Abstract 467: The Histone Acetyltransferases P300 And Cbp Coordinate Distinct Chromatin Remodeling Programs In Vascular Smooth Muscle Plasticity

Vascular smooth muscle cell (VSMC) phenotypic switching contributes to cardiovascular diseases. Epigenetic regulation is emerging as a key regulatory mechanism, with the methyl cytosine dioxygenase TET2 acting as a master regulator of SMC phenotype. The histone acetyltransferases (HATs) p300 and CBP are highly homologous and often considered to be interchangeable, and their roles in SMC phenotypic regulation are not known. We assessed the roles of p300 and CBP in human VSMC with knockdown, in inducible smooth muscle-specific knockout mice ( p300 iKO or CBP iKO ), and in human intimal hyperplasia. P300, CBP, and histone acetylation were differently regulated in VSMCs undergoing phenotypic switching and in injury-induced vessel remodeling. Knockdown experiments revealed opposing effects of p300 and CBP in VSMC phenotype: p300 promoted contractile protein expression and inhibited migration, but CBP inhibited contractile genes and enhanced migration. p300 iKO mice exhibited severe intimal hyperplasia following arterial injury while CBP iKO mice were entirely protected.
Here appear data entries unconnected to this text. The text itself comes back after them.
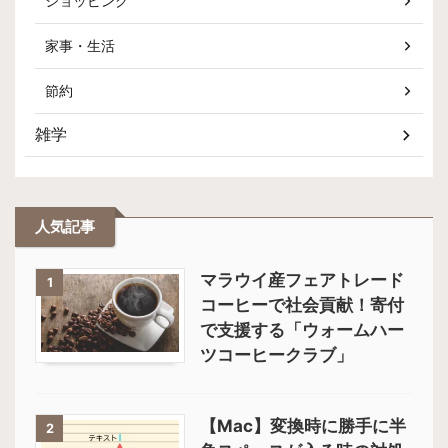
ショッピング
家事・生活
節約
雑学
人気記事
マラウイ産フェアトレード
1
コーヒーで社会貢献！寄付
で支援する「ウォームハー
ツコーヒークラブ」
【Mac】変換時に勝手に半
2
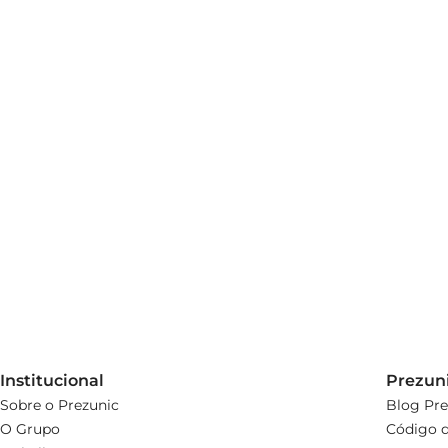
Institucional
Prezun
Sobre o Prezunic
Blog Pre
O Grupo
Código d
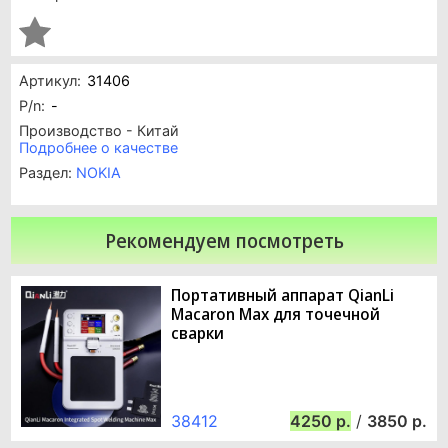
Артикул:
31406
P/n:
-
Производство - Китай
Подробнее о качестве
Раздел:
NOKIA
Рекомендуем посмотреть
Портативный аппарат QianLi
Macaron Max для точечной
сварки
38412
4250
/
3850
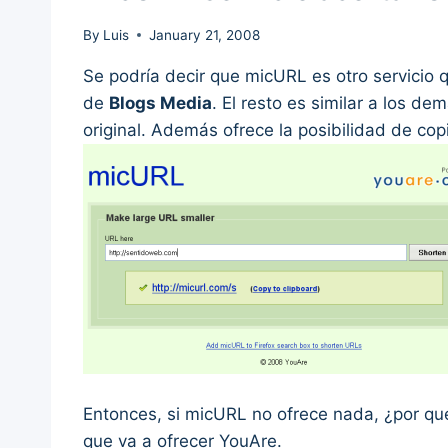
By
Luis
January 21, 2008
Se podría decir que micURL es otro servicio 
de
Blogs Media
. El resto es similar a los de
original. Además ofrece la posibilidad de cop
Entonces, si micURL no ofrece nada, ¿por qué
que va a ofrecer YouAre.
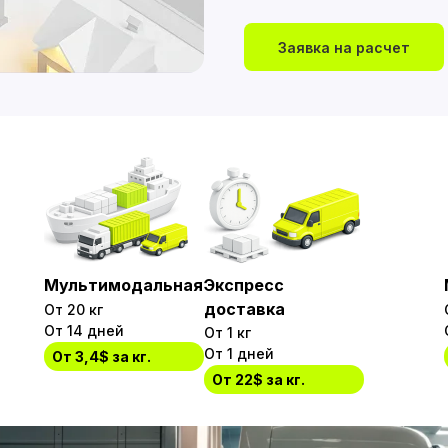
Заявка на расчет
Мультимодальная
Экспресс
доставка
От 20 кг
От 14 дней
От 1 кг
От 1 дней
От 3,4$ за кг.
От 22$ за кг.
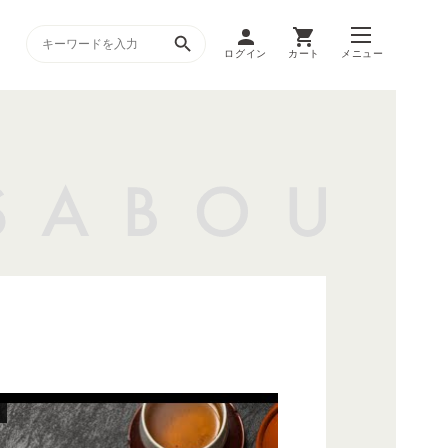
ログイン
カート
メニュー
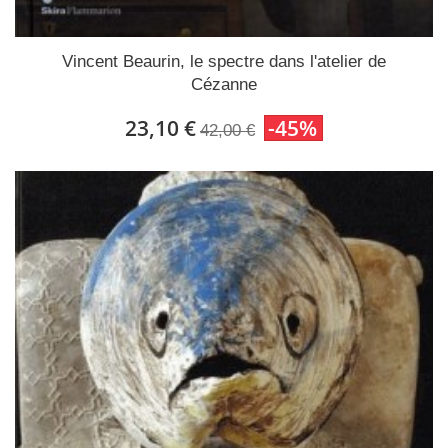
Vincent Beaurin, le spectre dans l'atelier de
Cézanne
23,10 €
-45%
42,00 €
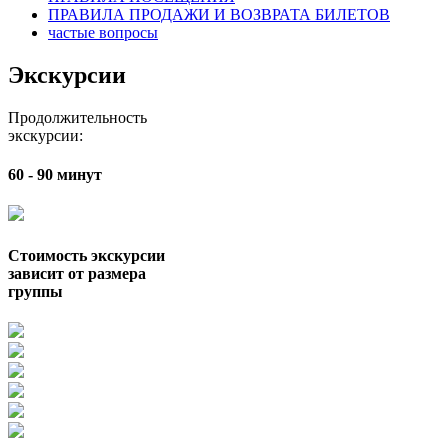
ПРАВИЛА ПРОДАЖИ И ВОЗВРАТА БИЛЕТОВ
частые вопросы
Экскурсии
Продолжительность
экскурсии:
60 - 90 минут
Стоимость экскурсии
зависит от размера
группы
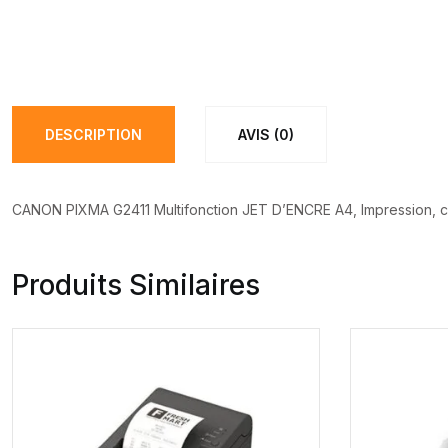
DESCRIPTION
AVIS (0)
CANON PIXMA G2411 Multifonction JET D’ENCRE A4, Impression, co
Produits Similaires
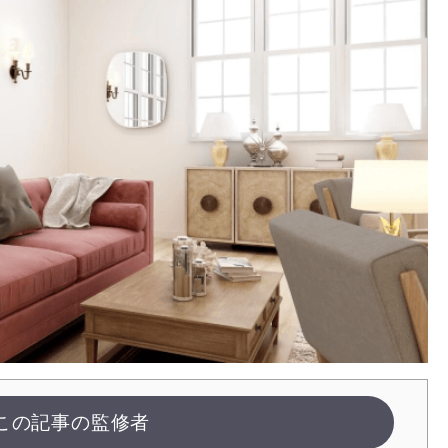
この記事の監修者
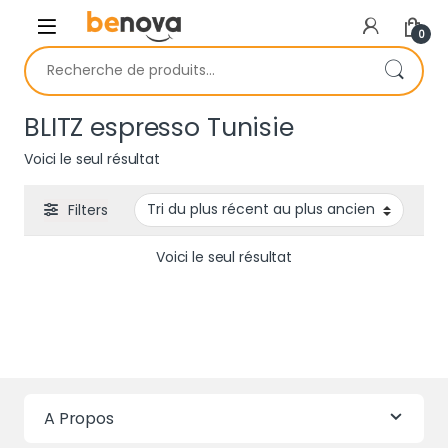
Skip to navigation
Skip to content
0
Recherche pour :
BLITZ espresso Tunisie
Voici le seul résultat
Filters
Voici le seul résultat
A Propos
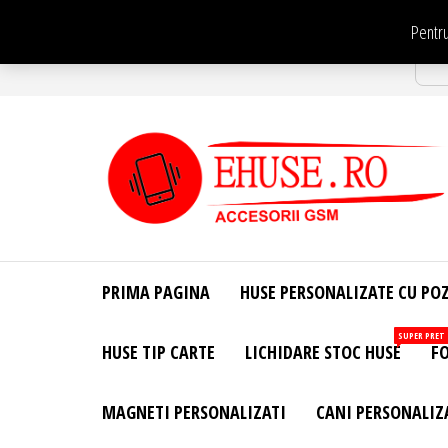
Sari
Pentru
la
Str
conținut
EHuse.ro –
EHuse.ro –
Huse
Site Oficial .
Personalizate
PRIMA PAGINA
HUSE PERSONALIZATE CU PO
Huse
Pentru Orice
Marca de
Personalizate
SUPER PRET
HUSE TIP CARTE
LICHIDARE STOC HUSE
FO
Telefon –
Diverse
Personalizari
MAGNETI PERSONALIZATI
CANI PERSONALIZ
– Accesorii
GSM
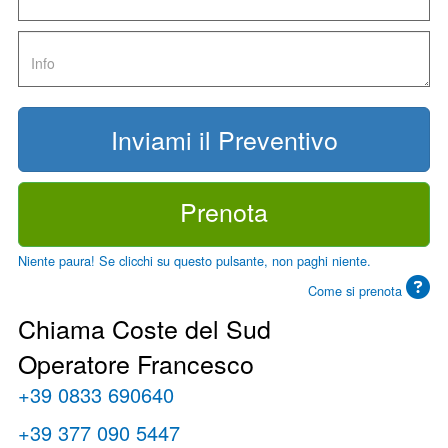
Prenota
Niente paura! Se clicchi su questo pulsante, non paghi niente.
Come si prenota
Chiama Coste del Sud
Operatore Francesco
+39 0833 690640
+39 377 090 5447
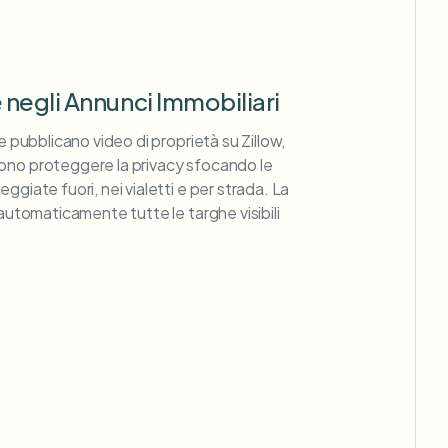
negli Annunci Immobiliari
he pubblicano video di proprietà su Zillow,
ono proteggere la privacy sfocando le
ggiate fuori, nei vialetti e per strada. La
 automaticamente tutte le targhe visibili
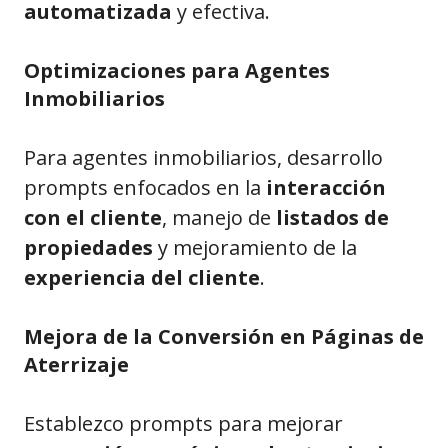
automatizada
y efectiva.
Optimizaciones para Agentes
Inmobiliarios
Para agentes inmobiliarios, desarrollo
prompts enfocados en la
interacción
con el cliente
, manejo de
listados de
propiedades
y mejoramiento de la
experiencia del cliente
.
Mejora de la Conversión en Páginas de
Aterrizaje
Establezco prompts para mejorar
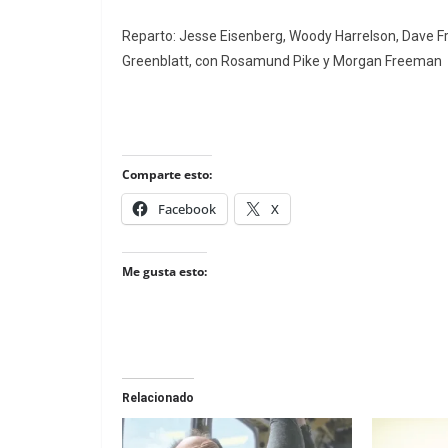
Reparto: Jesse Eisenberg, Woody Harrelson, Dave Fra
Greenblatt, con Rosamund Pike y Morgan Freeman
Comparte esto:
Facebook
X
Me gusta esto:
Relacionado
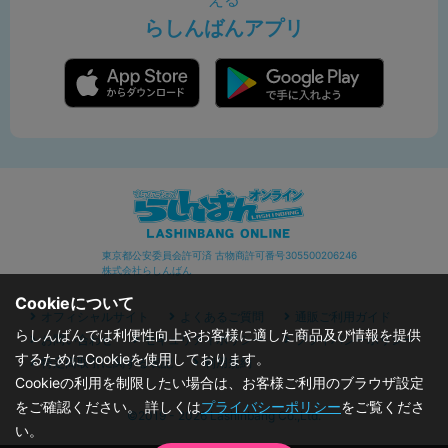
らしんばんアプリ
東京都公安委員会許可済 古物商許可番号305500206246
株式会社らしんばん
Cookieについて
オフィシャルサイト
よくあるご質問
通販ご利用ガイド
らしんばんでは利便性向上やお客様に適した商品及び情報を提供
お問い合わせ
セキュリティポリシー
プライバシーポリシー
するためにCookieを使用しております。
特定商取引に関する表記
利用規約
Cookieの利用を制限したい場合は、お客様ご利用のブラウザ設定
をご確認ください。 詳しくは
プライバシーポリシー
をご覧くださ
©2019 - 2026 Lashinbang Co.,Ltd.
い。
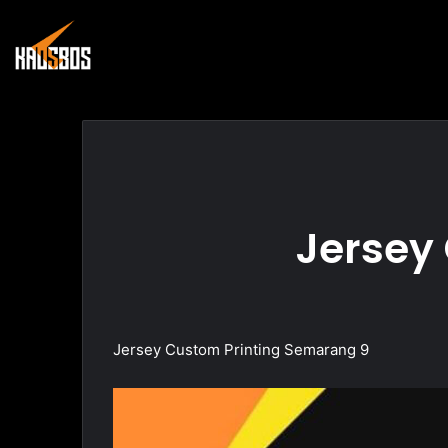
Jersey
Jersey Custom Printing Semarang 9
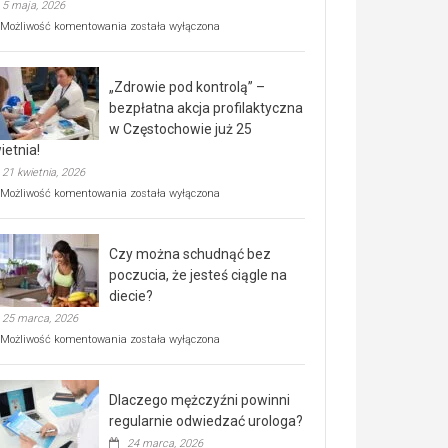
5 maja, 2026
Rusza
Możliwość komentowania
została wyłączona
miejski,
BEZPŁATNY
program
„Zdrowie pod kontrolą” –
rehabilitacji
dla
bezpłatna akcja profilaktyczna
seniorów!
w Częstochowie już 25
ietnia!
21 kwietnia, 2026
„Zdrowie
Możliwość komentowania
została wyłączona
pod
kontrolą”
–
Czy można schudnąć bez
bezpłatna
akcja
poczucia, że jesteś ciągle na
profilaktyczna
diecie?
w
25 marca, 2026
Częstochowie
już
Czy
Możliwość komentowania
została wyłączona
25
można
kwietnia!
schudnąć
bez
Dlaczego mężczyźni powinni
poczucia,
że
regularnie odwiedzać urologa?
jesteś
24 marca, 2026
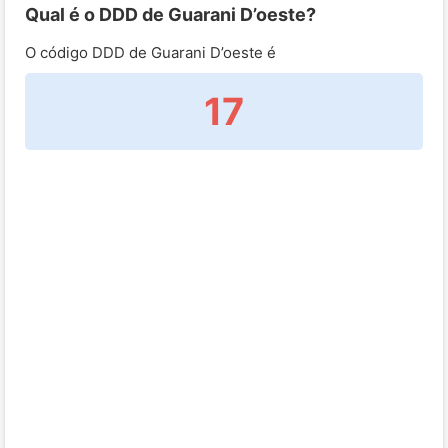
Qual é o DDD de Guarani D’oeste?
O código DDD de Guarani D’oeste é
17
In normal aorta, p300 iKO reduced, but CBP iKO enhanced, contractile proteins and contractility. Mechanistically, we found that these HATs oppositely regulate histone acetylation, DNA hydroxy methylation, and RNA PolII binding to promoters of differentiation-specific contractile genes. We report p300 and TET2 function together, as p300 was required for TET2-dependent hydroxy methylation of contractile promoters, and TET2 was required for p300-dependent acetylation of these loci. TET2 co-immunoprecipitated with p300 and this interaction was enhanced by rapamycin but repressed by PDGF, with p300 promoting TET2 protein stability. CBP did not associate with TET2, instead facilitated recruitment of histone deacetylases (HDAC2, HDAC5) to contractile gene promoters. Immunostaining revealed, p300 expression is repressed but CBP is induced in human intimal hyperplasia. This work reveals that p300 and CBP serve non-redundant and opposing functions in VSMC phenotypic switching and coordinately regulate chromatin modifications through distinct functional interactions with TET2 or HDACs. Targeting specific HATs may hold therapeutic promise for cardiovascular diseases.